■ Written problem 1 ■
In the essay about the meadow of memories, what does the reader imagine each flower to be?

■ Text provided ■
A quieter way to know yourself.

The Meadow of Memories: What If Every Experience You've Had Deserves Equal Ground?

FM
Fai Mos
The Meadow of Memories: What If Every Experience You've Had Deserves Equal Ground?Photography by Liana Mikah

Close your eyes for a moment and imagine a meadow.

It stretches as far as you can see in every direction. And in it, flowers. Hundreds of them. Thousands. Each one is a different colour, a different height, a different shape. Some of them face the sun. Some of them are bent slightly from the weather they have lived through. Some are in full bloom. Some are past their peak.

Now imagine that each one of those flowers is a memory.

All of them are yours.

The ones you would rather not look at

We are not very good, as humans, at giving equal ground to all our experiences.

The painful ones tend to grow taller in our minds than they do in the meadow. We water them with our attention, return to them in the dark hours, trace their petals with a kind of compulsion we don't always understand. We go over them looking for the thing we missed, the moment we could have changed direction, the version of events in which things turned out differently.

The joyful ones, meanwhile, can feel strangely fragile. We hold them carefully, as though naming them too loudly might cause them to fade. Or we move past them quickly, always reaching for the next thing, not quite trusting that what we have right now is enough to sit with.

■ Written problem 2 ■
Copy the lines of the records, starting at the line that contains "genus: Crassula" and ending at the line that contains "scientific name: Ochna serrulata".

■ Data provided ■
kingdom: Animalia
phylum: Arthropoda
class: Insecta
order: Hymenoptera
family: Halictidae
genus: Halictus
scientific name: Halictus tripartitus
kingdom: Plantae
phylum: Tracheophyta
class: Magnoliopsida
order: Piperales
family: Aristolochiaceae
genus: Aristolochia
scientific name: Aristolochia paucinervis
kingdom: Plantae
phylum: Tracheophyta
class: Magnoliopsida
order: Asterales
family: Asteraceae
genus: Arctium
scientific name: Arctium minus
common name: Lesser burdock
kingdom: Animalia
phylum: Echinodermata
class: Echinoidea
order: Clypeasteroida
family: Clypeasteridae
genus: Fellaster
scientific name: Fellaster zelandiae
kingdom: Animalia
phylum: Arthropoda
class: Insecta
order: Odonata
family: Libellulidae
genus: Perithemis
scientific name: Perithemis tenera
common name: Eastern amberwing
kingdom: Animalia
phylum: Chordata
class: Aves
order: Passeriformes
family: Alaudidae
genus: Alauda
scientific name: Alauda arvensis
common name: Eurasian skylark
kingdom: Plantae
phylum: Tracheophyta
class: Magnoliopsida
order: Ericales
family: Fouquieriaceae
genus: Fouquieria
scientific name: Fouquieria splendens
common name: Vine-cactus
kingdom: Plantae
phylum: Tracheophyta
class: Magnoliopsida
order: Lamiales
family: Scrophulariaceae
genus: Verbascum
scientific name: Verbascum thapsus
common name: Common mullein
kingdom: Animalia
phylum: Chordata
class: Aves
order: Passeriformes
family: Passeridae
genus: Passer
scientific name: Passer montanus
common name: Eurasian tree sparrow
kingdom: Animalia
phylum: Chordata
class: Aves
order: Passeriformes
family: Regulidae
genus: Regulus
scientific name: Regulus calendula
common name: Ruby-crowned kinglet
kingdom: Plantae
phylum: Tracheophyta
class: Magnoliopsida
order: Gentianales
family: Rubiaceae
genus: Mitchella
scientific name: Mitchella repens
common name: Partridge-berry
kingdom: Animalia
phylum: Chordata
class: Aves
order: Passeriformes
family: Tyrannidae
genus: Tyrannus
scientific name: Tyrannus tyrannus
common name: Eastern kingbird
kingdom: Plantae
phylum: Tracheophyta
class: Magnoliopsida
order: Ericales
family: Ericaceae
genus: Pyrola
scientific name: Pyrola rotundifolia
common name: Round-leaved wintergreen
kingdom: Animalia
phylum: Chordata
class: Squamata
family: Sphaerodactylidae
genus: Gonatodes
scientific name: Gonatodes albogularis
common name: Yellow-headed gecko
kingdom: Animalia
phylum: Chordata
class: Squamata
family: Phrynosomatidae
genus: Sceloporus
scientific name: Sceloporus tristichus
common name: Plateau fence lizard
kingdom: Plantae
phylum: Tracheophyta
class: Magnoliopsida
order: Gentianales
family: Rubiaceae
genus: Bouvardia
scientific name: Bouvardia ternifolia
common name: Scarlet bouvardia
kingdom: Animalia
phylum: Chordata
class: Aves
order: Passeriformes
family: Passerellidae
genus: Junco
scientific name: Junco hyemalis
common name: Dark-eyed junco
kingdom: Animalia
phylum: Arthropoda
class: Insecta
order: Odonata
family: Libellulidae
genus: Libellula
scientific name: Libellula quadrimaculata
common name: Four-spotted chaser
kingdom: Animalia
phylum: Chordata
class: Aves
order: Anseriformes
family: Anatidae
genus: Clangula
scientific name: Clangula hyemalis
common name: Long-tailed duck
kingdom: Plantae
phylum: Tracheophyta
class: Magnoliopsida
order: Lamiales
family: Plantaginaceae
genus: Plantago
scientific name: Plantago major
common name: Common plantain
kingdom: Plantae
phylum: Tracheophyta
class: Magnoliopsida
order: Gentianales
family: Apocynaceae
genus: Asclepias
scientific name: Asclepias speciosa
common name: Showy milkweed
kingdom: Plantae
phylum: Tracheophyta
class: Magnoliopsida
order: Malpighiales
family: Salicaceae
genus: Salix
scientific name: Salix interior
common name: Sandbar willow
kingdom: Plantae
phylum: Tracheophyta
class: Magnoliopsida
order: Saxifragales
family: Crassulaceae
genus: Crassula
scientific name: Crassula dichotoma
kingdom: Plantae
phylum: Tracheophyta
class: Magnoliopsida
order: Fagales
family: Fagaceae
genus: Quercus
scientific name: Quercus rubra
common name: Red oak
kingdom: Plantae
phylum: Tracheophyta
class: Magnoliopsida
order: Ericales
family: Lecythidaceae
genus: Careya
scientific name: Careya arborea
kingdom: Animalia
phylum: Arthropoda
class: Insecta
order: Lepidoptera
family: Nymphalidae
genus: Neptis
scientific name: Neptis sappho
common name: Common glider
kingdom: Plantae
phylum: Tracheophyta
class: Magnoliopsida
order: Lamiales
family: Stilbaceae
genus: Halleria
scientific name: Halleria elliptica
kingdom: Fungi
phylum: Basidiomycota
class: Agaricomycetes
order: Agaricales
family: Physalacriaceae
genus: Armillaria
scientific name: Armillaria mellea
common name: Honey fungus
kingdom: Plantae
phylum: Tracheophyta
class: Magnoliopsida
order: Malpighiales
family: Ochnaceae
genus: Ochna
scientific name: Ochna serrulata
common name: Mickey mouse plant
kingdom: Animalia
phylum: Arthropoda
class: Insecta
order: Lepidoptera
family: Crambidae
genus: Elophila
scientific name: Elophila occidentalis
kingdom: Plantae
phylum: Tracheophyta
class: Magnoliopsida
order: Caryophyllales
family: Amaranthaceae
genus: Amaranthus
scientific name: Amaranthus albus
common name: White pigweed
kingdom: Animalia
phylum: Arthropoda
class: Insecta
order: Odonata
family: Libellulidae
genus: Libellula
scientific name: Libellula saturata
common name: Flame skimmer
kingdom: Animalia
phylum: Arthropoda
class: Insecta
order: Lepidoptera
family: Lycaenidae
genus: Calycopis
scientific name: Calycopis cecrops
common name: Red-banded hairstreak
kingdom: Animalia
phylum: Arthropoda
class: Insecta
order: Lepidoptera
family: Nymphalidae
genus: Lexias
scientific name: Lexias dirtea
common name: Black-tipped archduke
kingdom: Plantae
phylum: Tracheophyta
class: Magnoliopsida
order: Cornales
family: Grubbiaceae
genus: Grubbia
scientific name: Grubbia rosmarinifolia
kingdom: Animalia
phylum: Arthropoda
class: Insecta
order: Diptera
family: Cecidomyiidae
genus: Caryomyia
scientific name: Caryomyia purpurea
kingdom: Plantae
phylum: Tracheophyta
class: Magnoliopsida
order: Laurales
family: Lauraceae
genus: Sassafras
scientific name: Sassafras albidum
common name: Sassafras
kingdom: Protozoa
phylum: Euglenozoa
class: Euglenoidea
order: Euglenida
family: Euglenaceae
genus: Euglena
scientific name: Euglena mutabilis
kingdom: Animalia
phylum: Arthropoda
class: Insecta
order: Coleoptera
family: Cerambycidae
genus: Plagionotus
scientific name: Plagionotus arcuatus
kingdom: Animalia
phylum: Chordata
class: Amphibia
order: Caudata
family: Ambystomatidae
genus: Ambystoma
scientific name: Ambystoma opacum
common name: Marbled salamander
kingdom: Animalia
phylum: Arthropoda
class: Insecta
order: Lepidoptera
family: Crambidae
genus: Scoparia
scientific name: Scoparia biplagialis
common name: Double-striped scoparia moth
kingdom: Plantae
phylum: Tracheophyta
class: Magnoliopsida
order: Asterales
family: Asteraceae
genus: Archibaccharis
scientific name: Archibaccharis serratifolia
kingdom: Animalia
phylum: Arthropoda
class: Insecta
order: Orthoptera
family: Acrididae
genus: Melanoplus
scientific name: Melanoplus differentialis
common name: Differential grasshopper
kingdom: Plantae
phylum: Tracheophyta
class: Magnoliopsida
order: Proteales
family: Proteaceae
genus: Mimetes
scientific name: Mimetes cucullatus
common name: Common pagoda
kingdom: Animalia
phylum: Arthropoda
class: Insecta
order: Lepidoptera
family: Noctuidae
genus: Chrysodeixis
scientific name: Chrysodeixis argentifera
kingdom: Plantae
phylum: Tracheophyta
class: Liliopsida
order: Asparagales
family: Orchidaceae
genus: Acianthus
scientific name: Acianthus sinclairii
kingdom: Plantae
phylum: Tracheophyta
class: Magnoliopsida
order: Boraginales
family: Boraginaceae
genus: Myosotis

■ Exercise output 1 ■
Each flower is a memory.

■ Exercise output 2 ■
genus: Crassula
scientific name: Crassula dichotoma
kingdom: Plantae
phylum: Tracheophyta
class: Magnoliopsida
order: Fagales
family: Fagaceae
genus: Quercus
scientific name: Quercus rubra
common name: Red oak
kingdom: Plantae
phylum: Tracheophyta
class: Magnoliopsida
order: Ericales
family: Lecythidaceae
genus: Careya
scientific name: Careya arborea
kingdom: Animalia
phylum: Arthropoda
class: Insecta
order: Lepidoptera
family: Nymphalidae
genus: Neptis
scientific name: Neptis sappho
common name: Common glider
kingdom: Plantae
phylum: Tracheophyta
class: Magnoliopsida
order: Lamiales
family: Stilbaceae
genus: Halleria
scientific name: Halleria elliptica
kingdom: Fungi
phylum: Basidiomycota
class: Agaricomycetes
order: Agaricales
family: Physalacriaceae
genus: Armillaria
scientific name: Armillaria mellea
common name: Honey fungus
kingdom: Plantae
phylum: Tracheophyta
class: Magnoliopsida
order: Malpighiales
family: Ochnaceae
genus: Ochna
scientific name: Ochna serrulata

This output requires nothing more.